Matthew S. Holland spoke of his father’s faith and humility, highlighting that he never expressed an attitude that because of his ministry he was somehow entitled to a comfortable conclusion to his earthly life.
“In 30 straight months of kidney failure and nightly dialysis, leg-crippling neuropathy, searing shoulder pain from arthritis and difficulty in breathing, I never once heard him cry out that he felt unjustly dealt with by God,” Matthew S. Holland said. “Instead, I heard him regularly thank God and admonish trusting in God more frequently and fervently than ever before.”
Matthew S. Holland told of a parable his father shared on a Sunday night following a “Come, Follow Me” discussion that involved Matthew S. Holland, his wife Paige, a couple of their children and President Holland.
Recalled Matthew S. Holland:
“As we concluded, my father shared the following:
“‘Children, there was once a diligent farmer who tried to do everything right.
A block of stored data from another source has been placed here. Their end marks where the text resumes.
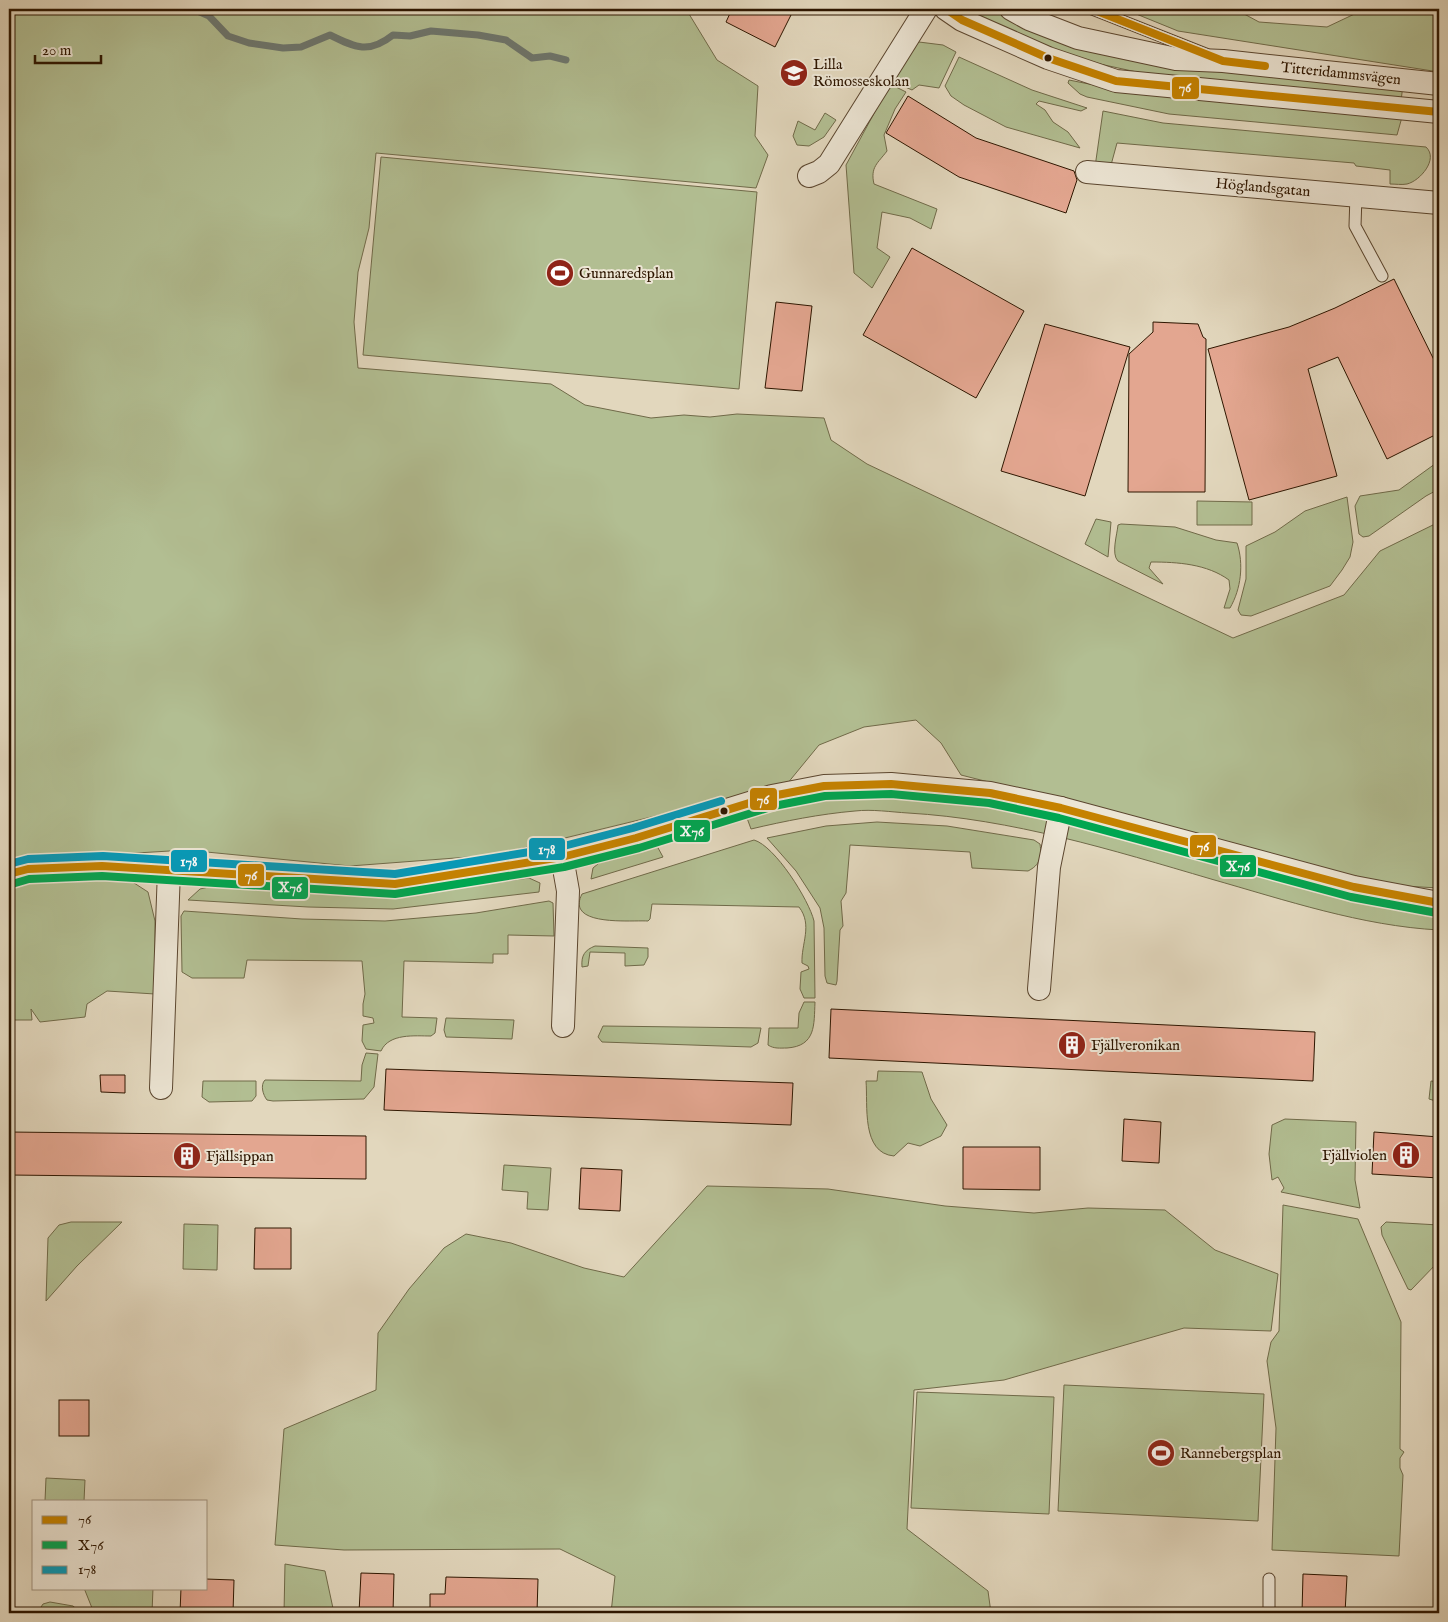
<svg xmlns="http://www.w3.org/2000/svg" width="1448" height="1622" viewBox="0 0 1448 1622" font-family="'IM FELL English',serif">
  <style>
    .green { fill: #b2be92; stroke: #706a49 }
    .lines { fill: none; stroke-linecap: round; stroke-linejoin: round }
    .stream { stroke: #6d776f; stroke-width: 7 }
    .building { fill: #e3a690; stroke: #2e1600 }
    .service-casing { stroke: #5b462f; stroke-width: 13 }
    .minor-casing { stroke: #5b462f; stroke-width: 24 }
    .service { stroke: #ece5d4; stroke-width: 11 }
    .minor { stroke: #ece5d4; stroke-width: 22 }
    .bus-1-casing { stroke: #ece5d4; stroke-width: 11 }
    .bus-2-casing { stroke: #ece5d4; stroke-width: 11 }
    .bus-3-casing { stroke: #ece5d4; stroke-width: 11 }
    .bus-1 { stroke: #c58200; stroke-width: 8 }
    .bus-2 { stroke: #00a651; stroke-width: 8 }
    .bus-3 { stroke: #059ab9; stroke-width: 8 }
    .bus-dot { fill: #2e1600; stroke: #ece5d4; stroke-width: 2 }
    .labels { text-anchor: middle; stroke-width: 4; stroke-linejoin: round; paint-order: stroke }
    .poi-label { font-size: 15px; fill: #2e1600; stroke: #ece5d4; text-anchor: start }
    .street-label { font-size: 15px; fill: #2e1600; stroke: #ece5d4 }
    .line-badge { stroke: #ece5d4; stroke-width: 2 }
    .badge-label { font-size: 14px; text-anchor: middle; font-weight: bold; fill: #fff }
  </style>
  <rect width="100%" height="100%" fill="#e2d7bd"/>
  <filter id="stains"><feTurbulence type="fractalNoise" baseFrequency=".004" numOctaves="4"/><feColorMatrix values="0 0 0 0 .2 0 0 0 0 .09 0 0 0 0 .02 0 0 0 .5 -.17"/></filter>
  <radialGradient id="worn" r=".72"><stop offset=".6" stop-color="#630" stop-opacity="0"/><stop offset="1" stop-color="#630" stop-opacity=".3"/></radialGradient>
  <!-- green -->
  <g class="green">
    <polygon points="9,9 686,9 717,60 758,86 755,136 768,155 756,188 376,153 369,228 358,272 354,322 358,368 551,384 585,405 651,418 684,415 710,417 737,414 824,418 831,440 867,464 1233,638 1344,595 1380,551 1439,522 1439,888 1349,883 1150,823 961,775 941,743 916,720 864,727 819,745 787,784 495,855 350,866 186,850 54,858 9,867"/>
    <polygon points="975,9 999,9 1040,30 1403,85 1401,101 1146,74 1086,61 1054,50 973,14"/>
    <polygon points="1124,9 1235,9 1259,22 1327,27 1365,9 1439,9 1439,72 1178,31"/>
    <polygon points="919,42 943,45 956,52 939,88 919,85 912,90 894,82 912,48"/>
    <polygon points="959,57 1032,90 1087,108 1081,111 1039,101 1036,104 1045,110 1053,122 1068,132 1080,148 1006,127 964,105 951,96 945,86"/>
    <polygon points="1069,80 1109,88 1402,117 1397,135 1169,114 1087,97 1080,94 1068,83"/>
    <path d="M 890,84 L 906,92 L 895,109 L 884,135 L 887,151 C 878,163 870,167 874,184 L 937,209 L 931,229 L 910,218 L 882,212 L 877,248 L 890,257 L 872,288 L 854,273 L 846,165 Z"/>
    <path d="M 1103,111 L 1163,123 L 1426,147 C 1439,159 1420,181 1407,184 C 1402,185 1395,184 1390,184 L 1390,170 L 1356,166 L 1354,163 L 1117,143 L 1111,165 L 1095,167 Z"/>
    <polygon points="825,113 836,120 824,137 809,146 797,145 793,136 798,121 815,130"/>
    <polygon points="381,157 757,192 739,389 363,355"/>
    <polygon points="1439,461 1439,489 1426,496 1369,536 1363,537 1359,534 1355,506 1360,496 1399,490"/>
    <polygon points="1347,497 1353,542 1350,557 1342,570 1330,586 1251,616 1241,615 1238,610 1246,579 1246,546 1275,532 1305,511"/>
    <polygon points="1197,501 1252,502 1252,525 1197,525"/>
    <polygon points="1096,519 1111,522 1108,557 1085,544"/>
    <path d="M 1121,524 L 1175,527 L 1216,540 L 1237,543 C 1244,564 1241,589 1230,608 L 1224,608 L 1230,589 L 1229,580 C 1207,564 1178,562 1151,562 L 1149,568 L 1163,584 L 1118,561 C 1111,554 1117,535 1118,525 Z"/>
    <path d="M 838,797 C 895,799 954,797 1011,809 C 1155,839 1293,896 1439,915 L 1439,930 C 1362,926 1285,900 1211,879 C 1112,850 1012,819 908,813 C 891,812 872,809 855,811 C 820,814 785,821 751,829 L 747,818 L 778,809 Z"/>
    <path d="M 877,822 L 947,826 L 1034,840 L 1040,844 C 1042,857 1040,865 1028,871 L 972,868 L 970,852 L 850,845 L 846,893 L 841,901 L 843,926 L 840,930 L 837,981 L 836,985 L 827,983 L 825,976 L 824,928 L 820,908 L 796,871 L 767,838 L 826,826 Z"/>
    <path d="M 754,840 C 775,846 809,900 814,921 L 815,998 L 804,998 L 800,989 L 801,972 L 809,969 L 808,966 L 802,963 C 801,944 813,925 799,907 L 652,904 L 650,919 L 648,921 C 631,920 565,927 582,894 Z"/>
    <polygon points="657,846 663,857 591,879 593,868 604,859"/>
    <polygon points="529,878 540,883 539,892 393,909 308,907 188,900 200,889 213,886 390,896"/>
    <polygon points="108,879 131,881 148,892 155,921 155,994 107,991 87,1004 85,1017 40,1022 31,1009 32,1020 9,1020 9,887 27,882"/>
    <path d="M 549,901 L 553,903 L 554,936 L 508,935 L 508,954 L 493,954 L 493,963 L 404,961 L 402,1017 L 437,1018 L 435,1033 L 431,1036 C 415,1036 389,1033 381,1051 L 366,1049 L 362,1041 L 363,1025 L 374,1023 L 373,1018 L 363,1016 L 363,1004 L 365,994 L 362,961 L 247,960 L 244,978 L 192,978 L 182,972 L 181,916 L 184,911 L 302,919 L 385,921 L 476,913 Z"/>
    <path d="M 595,946 L 648,948 L 648,957 L 644,965 L 625,966 L 625,953 L 590,952 L 588,966 L 582,967 C 581,955 585,950 595,946 Z"/>
    <path d="M 804,1002 L 815,1002 C 814,1025 816,1046 787,1048 C 780,1048 774,1049 768,1045 L 769,1028 L 798,1028 L 799,1013 Z"/>
    <polygon points="446,1018 514,1020 512,1039 446,1037 444,1030"/>
    <polygon points="603,1026 761,1028 758,1043 751,1047 602,1042 598,1037"/>
    <path d="M 366,1053 L 378,1054 L 374,1087 L 364,1099 L 273,1101 L 267,1100 C 263,1095 260,1085 265,1080 L 361,1081 L 362,1065 Z"/>
    <path d="M 878,1071 L 922,1072 L 931,1099 L 947,1125 L 941,1136 L 920,1146 L 908,1143 L 894,1156 C 861,1153 868,1105 866,1081 L 877,1081 Z"/>
    <polygon points="203,1081 256,1081 256,1096 252,1101 209,1102 202,1097"/>
    <polygon points="1431,1081 1439,1082 1439,1102 1429,1099"/>
    <polygon points="1285,1119 1356,1122 1355,1180 1360,1208 1281,1192 1284,1188 1278,1177 1272,1180 1269,1154 1272,1125"/>
    <polygon points="504,1165 551,1168 548,1210 527,1209 528,1192 502,1190"/>
    <polygon points="707,1186 828,1189 945,1206 1034,1213 1088,1208 1165,1210 1215,1250 1278,1274 1271,1331 1184,1328 1004,1380 914,1390 907,1529 988,1591 991,1613 611,1613 615,1576 560,1549 344,1550 275,1545 284,1429 376,1390 378,1333 409,1289 444,1248 466,1234 511,1243 584,1268 624,1277"/>
    <polygon points="1283,1205 1358,1219 1401,1322 1400,1449 1404,1452 1400,1458 1400,1468 1403,1475 1399,1556 1272,1550 1276,1428 1267,1361 1271,1342 1279,1331"/>
    <polygon points="71,1222 122,1222 77,1266 46,1301 48,1238 59,1225"/>
    <polygon points="1386,1222 1439,1225 1439,1261 1411,1290 1408,1289 1382,1235 1381,1227"/>
    <polygon points="184,1224 218,1225 217,1270 183,1269"/>
    <polygon points="1064,1385 1264,1394 1258,1521 1058,1511"/>
    <polygon points="917,1392 1054,1397 1049,1514 911,1508"/>
    <polygon points="46,1478 85,1480 84,1501 45,1501"/>
    <polygon points="285,1564 325,1571 334,1613 284,1613"/>
    <polygon points="84,1588 153,1588 152,1613 94,1613"/>
    <polygon points="50,1602 73,1606 81,1613 37,1613 43,1604"/>
  </g>
  <g class="lines">
    <!-- stream -->
    <path class="stream" d="M 193,9 L 209,16 L 228,36 L 249,43 L 283,48 L 301,47 L 330,35 C 356,48 369,54 393,35 L 410,36 L 431,31 L 478,35 L 506,40 L 532,58 L 550,56 L 566,60"/>
  </g>
  <!-- building -->
  <g class="building">
    <polygon points="732,9 794,9 775,47 726,22"/>
    <polygon points="908,96 976,138 1074,171 1077,180 1066,213 959,177 886,133"/>
    <polygon points="912,248 1024,311 976,398 863,335"/>
    <polygon points="1394,279 1439,370 1439,433 1387,459 1338,357 1308,369 1337,476 1249,500 1208,349 1289,327 1335,308"/>
    <polygon points="776,302 812,306 802,391 765,388"/>
    <polygon points="1153,322 1198,324 1203,337 1206,339 1205,492 1128,492 1129,354 1153,332"/>
    <polygon points="1045,324 1130,347 1085,496 1001,471"/>
    <polygon points="831,1009 1315,1032 1313,1081 829,1058"/>
    <polygon points="386,1069 793,1083 791,1125 384,1110"/>
    <polygon points="100,1075 125,1075 125,1093 101,1092"/>
    <polygon points="1124,1119 1161,1122 1159,1163 1122,1161"/>
    <polygon points="9,1132 366,1136 366,1179 9,1175"/>
    <polygon points="1374,1132 1439,1137 1439,1178 1372,1174"/>
    <polygon points="963,1147 1040,1147 1040,1190 963,1189"/>
    <polygon points="581,1168 622,1170 620,1211 579,1209"/>
    <polygon points="255,1228 291,1228 291,1269 254,1269"/>
    <rect x="59" y="1400" width="30" height="36"/>
    <polygon points="361,1573 394,1574 393,1613 359,1613"/>
    <polygon points="1303,1574 1347,1576 1345,1613 1302,1613"/>
    <polygon points="446,1577 538,1579 537,1613 430,1613 430,1594 445,1594"/>
    <polygon points="206,1579 234,1580 233,1613 180,1613 181,1588 206,1588"/>
  </g>
  <g class="lines">
    <defs>
      <g id="service">
        <polyline points="1092,9 1206,54"/>
        <polyline points="1356,195 1355,226 1382,276"/>
        <polyline points="1269,1579 1269,1613"/>
      </g>
      <g id="minor">
        <polyline points="946,9 962,20 1048,58 1116,81 1439,112"/>
        <polyline points="1011,9 1029,19 1078,38 1176,59 1223,61 1439,84"/>
        <polyline points="1087,172 1439,203"/>
        <polyline points="809,176 819,172 829,164 926,9"/>
        <polyline points="562,857 568,891 563,1026"/>
        <polyline points="9,874 28,869 102,866 395,884 562,857 636,838 772,796 824,786 891,784 990,793 1061,808 1354,887 1439,903"/>
        <polyline points="1039,989 1049,867 1061,808"/>
        <polyline points="161,1088 169,870"/>
      </g>
    </defs>
    <!-- service casing -->
    <use href="#service" class="service-casing"/>
    <!-- minor casing -->
    <use href="#minor" class="minor-casing"/>
    <!-- service -->
    <use href="#service" class="service"/>
    <!-- minor -->
    <use href="#minor" class="minor"/>
    <defs>
      <g id="bus-1">
        <polyline points="946,9 962,20 1048,58 1116,81 1439,112"/>
        <polyline points="1092,9 1223,61 1265,66"/>
        <polyline points="9,874 28,869 102,866 395,884 562,857 636,838 772,796 824,786 891,784 990,793 1061,808 1354,887 1439,903"/>
      </g>
      <polyline id="bus-2" points="12,884 29,879 102,876 395,894 564,867 639,848 774,806 825,796 891,794 989,803 1059,818 1351,897 1437,913"/>
      <polyline id="bus-3" points="9,864 28,859 103,856 395,874 560,847 633,828 721,801"/>
    </defs>
    <!-- bus-1 casing -->
    <use href="#bus-1" class="bus-1-casing"/>
    <!-- bus-2 casing -->
    <use href="#bus-2" class="bus-2-casing"/>
    <!-- bus-3 casing -->
    <use href="#bus-3" class="bus-3-casing"/>
    <!-- bus-1 -->
    <use href="#bus-1" class="bus-1"/>
    <!-- bus-2 -->
    <use href="#bus-2" class="bus-2"/>
    <!-- bus-3 -->
    <use href="#bus-3" class="bus-3"/>
  </g>
  <!-- icons -->
  <defs>
    <symbol id="school-disc" viewBox="-11 -11 22 22"><circle r="9.5" fill="#8f2418" stroke="#ece5d4"/><path d="M0-5L7-2L0 1L-7-2ZM-4 1L0 2.5L4 1V4Q0 6-4 4Z" fill="#fff"/></symbol>
    <symbol id="stadium-disc" viewBox="-11 -11 22 22"><circle r="9.5" fill="#8f2418" stroke="#ece5d4"/><path d="M0-5a6.5 5 0 1 0 0 10a6.5 5 0 1 0 0-10ZM-3.5-1.8h7v3.6h-7Z" fill="#fff"/></symbol>
    <symbol id="building-disc" viewBox="-11 -11 22 22"><circle r="9.5" fill="#8f2418" stroke="#ece5d4"/><path d="M-4-6H4V6H1V3H-1V6H-4ZM-2.5-4.3h1.7v1.8h-1.7ZM.8-4.3h1.7v1.8H.8ZM-2.5-1h1.7V.8h-1.7ZM.8-1h1.7V.8H.8Z" fill="#fff"/></symbol>
  </defs>
  <g fill-rule="evenodd">
    <use href="#school-disc" x="778" y="57" width="32" height="32"/>
    <use href="#stadium-disc" x="544" y="257" width="32" height="32"/>
    <use href="#building-disc" x="1056" y="1029" width="32" height="32"/>
    <use href="#building-disc" x="1390" y="1139" width="32" height="32"/>
    <use href="#building-disc" x="171" y="1140" width="32" height="32"/>
    <use href="#stadium-disc" x="1145" y="1437" width="32" height="32"/>
  </g>
  <!-- markers -->
  <g class="bus-dot">
    <circle cx="1048" cy="58" r="4.5"/>
    <circle cx="724" cy="811" r="4.5"/>
  </g>
  <g class="labels">
    <!-- poi labels -->
    <g class="poi-label">
      <text x="813" y="69">Lilla<tspan x="813" dy="17">Römosseskolan</tspan></text>
      <text x="579" y="278">Gunnaredsplan</text>
      <text x="1091" y="1050">Fjällveronikan</text>
      <text x="1387" y="1160" text-anchor="end">Fjällviolen</text>
      <text x="206" y="1161">Fjällsippan</text>
      <text x="1180" y="1458">Rannebergsplan</text>
    </g>
    <!-- street labels -->
    <g class="street-label">
      <text transform="translate(1341 73) rotate(6)" y="5">Titteridammsvägen</text>
      <text transform="translate(1263 187) rotate(5)" y="5">Höglandsgatan</text>
    </g>
  </g>
  <g class="line-badge">
    <rect x="1171" y="76" width="29" height="24" rx="5" fill="#c58200"/>
    <rect x="749" y="787" width="29" height="24" rx="5" fill="#c58200"/>
    <rect x="673" y="819" width="38" height="24" rx="5" fill="#00a651"/>
    <rect x="1189" y="834" width="28" height="24" rx="5" fill="#c58200"/>
    <rect x="528" y="837" width="38" height="24" rx="5" fill="#059ab9"/>
    <rect x="170" y="849" width="38" height="24" rx="5" fill="#059ab9"/>
    <rect x="1219" y="854" width="38" height="24" rx="5" fill="#00a651"/>
    <rect x="237" y="863" width="28" height="24" rx="5" fill="#c58200"/>
    <rect x="271" y="876" width="38" height="24" rx="5" fill="#00a651"/>
  </g>
  <g class="badge-label">
    <text x="1185" y="92">76</text>
    <text x="763" y="804">76</text>
    <text x="692" y="836">X76</text>
    <text x="1203" y="851">76</text>
    <text x="547" y="854">178</text>
    <text x="189" y="866">178</text>
    <text x="1238" y="871">X76</text>
    <text x="251" y="880">76</text>
    <text x="290" y="892">X76</text>
  </g>
  <!-- margin -->
  <rect width="1448" height="1622" fill="none" stroke="#e2d7bd" stroke-width="30"/>
  <rect x="10" y="10" width="1428" height="1602" fill="none" stroke="#2e1600" stroke-width="2.5"/>
  <rect x="15" y="15" width="1418" height="1592" fill="none" stroke="#2e1600"/>
  <!-- legend -->
  <rect x="32" y="1500" width="175" height="90" fill="#ece5d4" stroke="#a0927f"/>
  <rect x="42" y="1516" width="25" height="8" fill="#c58200" stroke="#a0927f"/>
  <text x="78" y="1524" font-size="15" fill="#2e1600">76</text>
  <rect x="42" y="1541" width="25" height="8" fill="#00a651" stroke="#a0927f"/>
  <text x="78" y="1550" font-size="15" fill="#2e1600">X76</text>
  <rect x="42" y="1566" width="25" height="8" fill="#059ab9" stroke="#a0927f"/>
  <text x="78" y="1574" font-size="15" fill="#2e1600">178</text>
  <!-- scale -->
  <path d="M35 55v8h66v-8" fill="none" stroke="#2e1600" stroke-width="2.5"/>
  <text x="42" y="55" font-size="15" fill="#2e1600" stroke="#ece5d4" stroke-width="4" paint-order="stroke">20 m</text>
  <rect width="100%" height="100%" filter="url(#stains)"/>
  <rect width="100%" height="100%" fill="url(#worn)"/>
</svg>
He never worked on Sunday. He always paid his tithing. He regularly served others with kindness and generosity. But come October, his fall harvest was paltry. By contrast, his neighbor was a vain and worldly man. He worked every Sunday. He hoarded every dollar he ever made. He acquired additional lands through questionable means. Yet, come fall, the worldly farmer enjoyed a bumper crop. In his vanity, the worldly farmer gloated about this to his poor neighbor.’
“At this point in the story, my father’s voice broke and tears started to trickle down his face as he continued.
“‘The righteous farmer replied, ‘God does not settle his accounts in October.”
“Whatever other virtues my father had, the greatest source of his sweeping, righteous influence was his faith, his deep, rock-ribbed conviction that Jesus Christ is always and forever the unimaginably generous rewarder of them that diligently seek him. Nothing – absolutely nothing – could persuade him that God was anything other than a high priest of good things to come and that the restored gospel was a true gospel of happy endings, particularly for those who do their best to keep the commandments, receive their priesthood ordinances and honor their eternal covenants.
“Such faith is the thing we all most need and the thing he most wanted to share.”
Matthew S. Holland said that 3:15 a.m. on Dec. 27, 2025, marked “the beginning of the happiest endings” for his father, who he called “the most deserving man I have ever known.”
The positive and inspiring adjectives that could be used to describe President Jeffrey R. Holland based on his children’s words are numerous. How lucky we would all be if when we left this Earth, the people we were closest to described us in the way that President Holland’s children described him.
The most important thing that could be said about President Holland would be from the Lord, who I – and I’m sure every other faithful Latter-day Saint – can well imagine saying to President Holland, “Well done, thou good and faithful servant: thou hast been faithful over a few things, I will make thee ruler over many things: enter thou into the joy of thy lord.”